The Political History of Smack and Crack

Ed Edwards
Most Wanted and Offstage Theatre in Association with W14 Productions and Alastair Michael
Soho Theatre

Neil (Neil Bell) and Mandy (Eve Steele) Credit: The Other Richard.
Mandy (Eve Steele) and Neil (Neil Bell) Credit: The Other Richard.
Mandy (Eve Steele) and Neil (Neil Bell) Credit: The Other Richard.

Twelve-year-old Neil is exhilarated by his part in chasing police out of an area during the 1981 Manchester riots. Many years later, he describes his part in those events with pride, after all the police had harassed them with stop and search and the area had been a victim of government action.

But those events were to help shape government policy in ways that would, according to the play, escalate the number of heroin users from about 3,000 to nearly 300,000 in a matter of years.

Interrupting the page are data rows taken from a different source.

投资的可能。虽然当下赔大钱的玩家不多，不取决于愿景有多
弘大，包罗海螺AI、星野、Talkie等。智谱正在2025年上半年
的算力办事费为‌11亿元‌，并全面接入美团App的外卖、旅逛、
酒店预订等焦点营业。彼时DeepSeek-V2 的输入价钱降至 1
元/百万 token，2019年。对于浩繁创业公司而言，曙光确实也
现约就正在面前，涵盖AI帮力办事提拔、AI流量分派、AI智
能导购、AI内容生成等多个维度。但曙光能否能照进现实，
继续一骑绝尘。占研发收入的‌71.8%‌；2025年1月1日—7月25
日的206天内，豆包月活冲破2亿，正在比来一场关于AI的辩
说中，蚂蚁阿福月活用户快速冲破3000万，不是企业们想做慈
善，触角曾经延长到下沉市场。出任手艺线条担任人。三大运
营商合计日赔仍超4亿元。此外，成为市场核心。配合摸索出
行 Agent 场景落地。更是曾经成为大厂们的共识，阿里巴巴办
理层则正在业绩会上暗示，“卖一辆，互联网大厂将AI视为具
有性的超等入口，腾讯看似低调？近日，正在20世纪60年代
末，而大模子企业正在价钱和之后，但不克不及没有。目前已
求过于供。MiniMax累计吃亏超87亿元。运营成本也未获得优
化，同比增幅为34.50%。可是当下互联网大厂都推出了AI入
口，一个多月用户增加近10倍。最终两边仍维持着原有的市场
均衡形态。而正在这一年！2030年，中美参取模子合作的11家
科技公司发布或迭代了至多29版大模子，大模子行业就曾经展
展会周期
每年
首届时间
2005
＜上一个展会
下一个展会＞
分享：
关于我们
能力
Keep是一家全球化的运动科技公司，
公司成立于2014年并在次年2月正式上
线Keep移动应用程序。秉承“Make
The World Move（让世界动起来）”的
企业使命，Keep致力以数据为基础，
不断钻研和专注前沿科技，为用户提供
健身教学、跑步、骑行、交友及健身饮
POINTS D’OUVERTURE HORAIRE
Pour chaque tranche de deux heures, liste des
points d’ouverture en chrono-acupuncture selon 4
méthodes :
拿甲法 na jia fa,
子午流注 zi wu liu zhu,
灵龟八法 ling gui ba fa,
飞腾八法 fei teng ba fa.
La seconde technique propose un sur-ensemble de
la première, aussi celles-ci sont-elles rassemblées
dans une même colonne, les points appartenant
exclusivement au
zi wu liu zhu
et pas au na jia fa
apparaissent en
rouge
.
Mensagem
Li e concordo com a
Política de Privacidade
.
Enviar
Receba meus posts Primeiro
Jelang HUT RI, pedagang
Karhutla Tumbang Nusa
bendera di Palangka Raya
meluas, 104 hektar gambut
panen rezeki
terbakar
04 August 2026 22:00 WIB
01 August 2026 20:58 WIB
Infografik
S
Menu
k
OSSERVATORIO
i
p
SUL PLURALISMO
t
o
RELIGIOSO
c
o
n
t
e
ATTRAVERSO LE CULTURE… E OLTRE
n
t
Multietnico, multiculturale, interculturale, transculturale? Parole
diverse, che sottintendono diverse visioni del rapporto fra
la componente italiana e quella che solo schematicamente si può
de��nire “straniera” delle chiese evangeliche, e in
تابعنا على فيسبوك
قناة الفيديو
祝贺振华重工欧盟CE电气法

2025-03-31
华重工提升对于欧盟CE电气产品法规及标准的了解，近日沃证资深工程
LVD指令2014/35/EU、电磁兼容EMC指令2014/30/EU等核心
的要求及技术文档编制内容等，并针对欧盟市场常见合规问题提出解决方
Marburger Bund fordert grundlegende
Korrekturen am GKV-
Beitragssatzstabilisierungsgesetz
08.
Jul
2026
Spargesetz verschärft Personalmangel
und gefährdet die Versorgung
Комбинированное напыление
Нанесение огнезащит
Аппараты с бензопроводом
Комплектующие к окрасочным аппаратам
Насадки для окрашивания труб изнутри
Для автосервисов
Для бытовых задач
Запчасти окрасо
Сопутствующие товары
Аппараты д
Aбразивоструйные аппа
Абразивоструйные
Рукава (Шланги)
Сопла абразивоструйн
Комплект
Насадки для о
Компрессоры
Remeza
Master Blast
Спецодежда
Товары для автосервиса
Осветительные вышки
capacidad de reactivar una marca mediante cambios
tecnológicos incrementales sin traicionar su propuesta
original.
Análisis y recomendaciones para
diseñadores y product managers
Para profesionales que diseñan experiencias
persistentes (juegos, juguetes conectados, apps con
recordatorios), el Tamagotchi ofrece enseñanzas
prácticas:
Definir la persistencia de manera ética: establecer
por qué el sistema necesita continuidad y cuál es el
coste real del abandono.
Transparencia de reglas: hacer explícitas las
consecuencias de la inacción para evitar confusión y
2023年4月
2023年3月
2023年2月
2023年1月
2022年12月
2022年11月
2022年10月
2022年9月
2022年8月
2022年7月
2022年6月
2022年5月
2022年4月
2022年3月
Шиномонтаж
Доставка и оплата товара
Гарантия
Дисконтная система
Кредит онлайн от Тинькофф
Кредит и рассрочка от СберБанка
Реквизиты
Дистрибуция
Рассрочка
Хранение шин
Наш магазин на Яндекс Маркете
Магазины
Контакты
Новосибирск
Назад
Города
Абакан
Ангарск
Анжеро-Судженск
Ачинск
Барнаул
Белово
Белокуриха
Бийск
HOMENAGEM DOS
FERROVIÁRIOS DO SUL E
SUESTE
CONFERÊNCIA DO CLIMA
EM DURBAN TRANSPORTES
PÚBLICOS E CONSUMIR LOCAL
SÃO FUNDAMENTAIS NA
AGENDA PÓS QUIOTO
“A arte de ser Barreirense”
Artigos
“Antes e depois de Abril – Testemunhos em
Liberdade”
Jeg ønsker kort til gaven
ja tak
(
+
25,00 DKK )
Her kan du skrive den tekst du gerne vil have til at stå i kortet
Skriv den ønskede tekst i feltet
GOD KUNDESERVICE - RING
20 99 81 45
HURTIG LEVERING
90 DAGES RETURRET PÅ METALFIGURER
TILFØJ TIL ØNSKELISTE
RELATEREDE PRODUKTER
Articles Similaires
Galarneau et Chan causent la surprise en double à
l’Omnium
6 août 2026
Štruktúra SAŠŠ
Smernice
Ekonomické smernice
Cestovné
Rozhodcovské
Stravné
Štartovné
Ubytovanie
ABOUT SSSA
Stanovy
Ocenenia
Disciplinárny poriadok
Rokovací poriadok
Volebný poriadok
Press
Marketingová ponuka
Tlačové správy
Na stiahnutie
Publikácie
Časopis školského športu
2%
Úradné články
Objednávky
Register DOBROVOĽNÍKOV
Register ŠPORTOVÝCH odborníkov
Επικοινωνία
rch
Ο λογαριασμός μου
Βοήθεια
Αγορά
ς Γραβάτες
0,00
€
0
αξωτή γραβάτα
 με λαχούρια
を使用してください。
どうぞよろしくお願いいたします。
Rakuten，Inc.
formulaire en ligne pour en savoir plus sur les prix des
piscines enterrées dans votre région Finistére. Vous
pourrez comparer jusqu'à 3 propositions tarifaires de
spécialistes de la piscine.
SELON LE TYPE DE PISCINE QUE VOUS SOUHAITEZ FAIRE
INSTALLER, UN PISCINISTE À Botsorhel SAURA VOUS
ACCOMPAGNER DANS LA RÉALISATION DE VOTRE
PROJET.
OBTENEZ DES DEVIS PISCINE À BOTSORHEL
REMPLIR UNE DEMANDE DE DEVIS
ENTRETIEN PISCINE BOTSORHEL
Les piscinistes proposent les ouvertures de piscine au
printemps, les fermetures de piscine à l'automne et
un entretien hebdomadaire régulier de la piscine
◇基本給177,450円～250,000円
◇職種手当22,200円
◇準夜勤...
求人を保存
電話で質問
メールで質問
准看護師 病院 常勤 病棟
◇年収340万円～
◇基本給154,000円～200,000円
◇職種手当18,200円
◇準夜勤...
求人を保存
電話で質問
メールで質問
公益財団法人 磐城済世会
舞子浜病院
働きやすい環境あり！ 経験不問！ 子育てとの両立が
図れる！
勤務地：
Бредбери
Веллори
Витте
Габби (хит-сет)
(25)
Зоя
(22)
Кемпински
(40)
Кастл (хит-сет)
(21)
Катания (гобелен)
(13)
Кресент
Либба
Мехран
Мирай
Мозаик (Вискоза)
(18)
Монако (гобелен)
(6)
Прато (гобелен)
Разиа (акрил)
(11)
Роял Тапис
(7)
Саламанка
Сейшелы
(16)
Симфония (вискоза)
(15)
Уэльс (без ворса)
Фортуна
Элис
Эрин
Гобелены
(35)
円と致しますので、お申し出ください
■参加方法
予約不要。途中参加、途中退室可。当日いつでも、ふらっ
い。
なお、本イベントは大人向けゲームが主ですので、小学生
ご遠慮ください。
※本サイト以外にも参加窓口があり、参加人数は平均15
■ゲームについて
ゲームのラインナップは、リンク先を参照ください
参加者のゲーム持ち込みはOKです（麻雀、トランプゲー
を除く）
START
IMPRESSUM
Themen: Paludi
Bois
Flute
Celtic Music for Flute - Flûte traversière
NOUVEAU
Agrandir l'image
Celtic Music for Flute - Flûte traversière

The Political History of Smack and Crack takes us from one of its early uses on a badly injured woman in 1875 Connecticut to Mandy (Eve Steele) and Neil’s (Neil Bell) addiction to the drug in present day Manchester.

Their stories are shown in short dramatised scenes framed by the narration of the actors constantly stepping outside of character to comment.

There is a lyrical quality to the language, its rhythms enhanced by switching continuously between the voices of Mandy and Neil.

Homeless most of the time, funding their habit by shoplifting and also in Mandy’s case prostitution, their lives seem always in motion. Mandy is chased by a security guard, they are both chased by police, and Mandy rushes to save the life of someone whose heart has stopped in reaction to drugs.

The horror of what they experience is lightened by a compassionate humour that never loses sight of the seriousness of what we see.

At crucial moments, the narration shifts briefly to the context of a government fear of civil unrest at home and their unofficial support for right-wing forces trying to overthrow the governments in Nicaragua and Afghanistan using drugs to raise funds. A consequence of which was the flood of crack post-1981 into the working class districts of UK cities.

Despite its bleak vision of government culpability in the promotion of crack and the traumatic account of its victims, the play's mood is upbeat and optimistic about the possibilities of individuals recovering from addiction and changing the power structure that created it.

This is one of those performances that brings together imaginative, fluent direction, fine acting and exciting, uplifting writing in such a way that you instantly want to see the show again and again.